Medical Services Dept issues warning over weed binging
New test kit promises rapid THC count
The Department of Medical Services reports nine people have sought medical treatment for consuming too much cannabis at three hospitals in Bangkok under its jurisdiction, since the decriminalisation of marijuana on June 9.
The medical facilities are Nopparatrajathanee Hospital, Lerdsin Hospital and Rajavithi Hospital.
The cases were associated with both over-consumption of food with a marijuana ingredient and the use of cannabis for recreational purposes, said Dr Manas Phothaporn, deputy director-general of the department.
Their symptoms were divided into three groups concerning where in their bodies the impact of cannabis binging took place, namely blood vessels and heart, neurological system and digestive system, he said.
The impact of too much cannabis on blood vessels and the heart included an unusually fast heart beat and a volatile pulse, while the most common symptom in the neurological system was dizziness, he said.
Symptoms of too much cannabis in the digestive system found in some of these nine patients included vomiting, he said.
"Overdoing it on cannabis has partly stemmed from cooks having added marijuana into food hoping to enhance its flavour while consumers weren't aware they were eating food containing cannabis," he said.
Meanwhile, the Department of Medical Sciences on Wednesday announced its success in developing a rapid test kit for cannabis extract.
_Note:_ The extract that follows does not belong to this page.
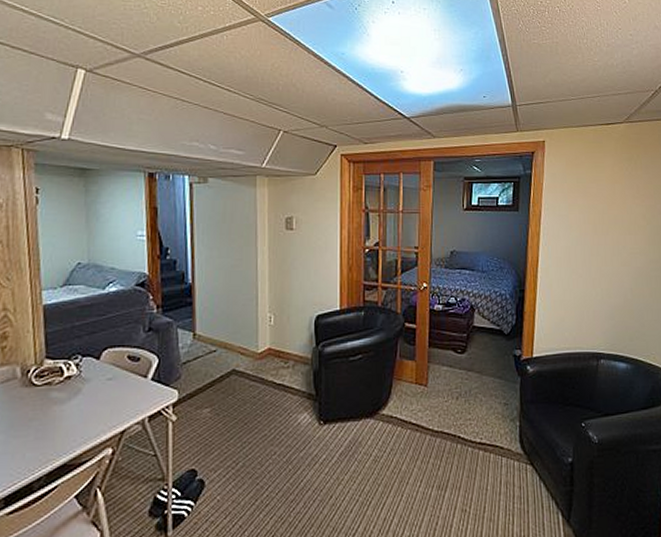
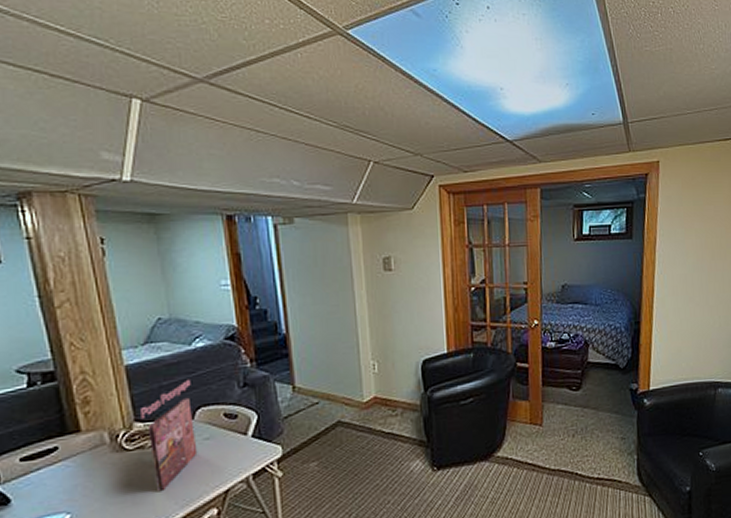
cover: none [52,321,101,428] -> present [141,379,198,492]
The kit named "Test Kann" will show if cannabis oil has an amount of tetrahydrocannabinol (THC), cannabis' psychoactive ingredient, higher than 2 milligrams per millilitre (0.2%). An amount of THC above 0.2% is still considered a Category 5 substance regulated by the narcotics control and suppression laws.
Speaking at the press briefing, the department's chief Dr Supakit Sirirak said the department took less than three weeks to develop the "Test Kann" kit. The kit can provide a result within 15 minutes.
He said the rapid test has been developed using immunochromatography, a method more often used for detecting a disease by dropping the sample containing an analyte onto a test strip. But in this case the test kit will detect THC levels.
It works like an antigen Covid-19 test kit, he said. If a result on the kit shows one line on the letter C, it means that it is over 0.2%.
If the result shows two lines on the letter C and T, it means that the level of THC is not over 0.2%.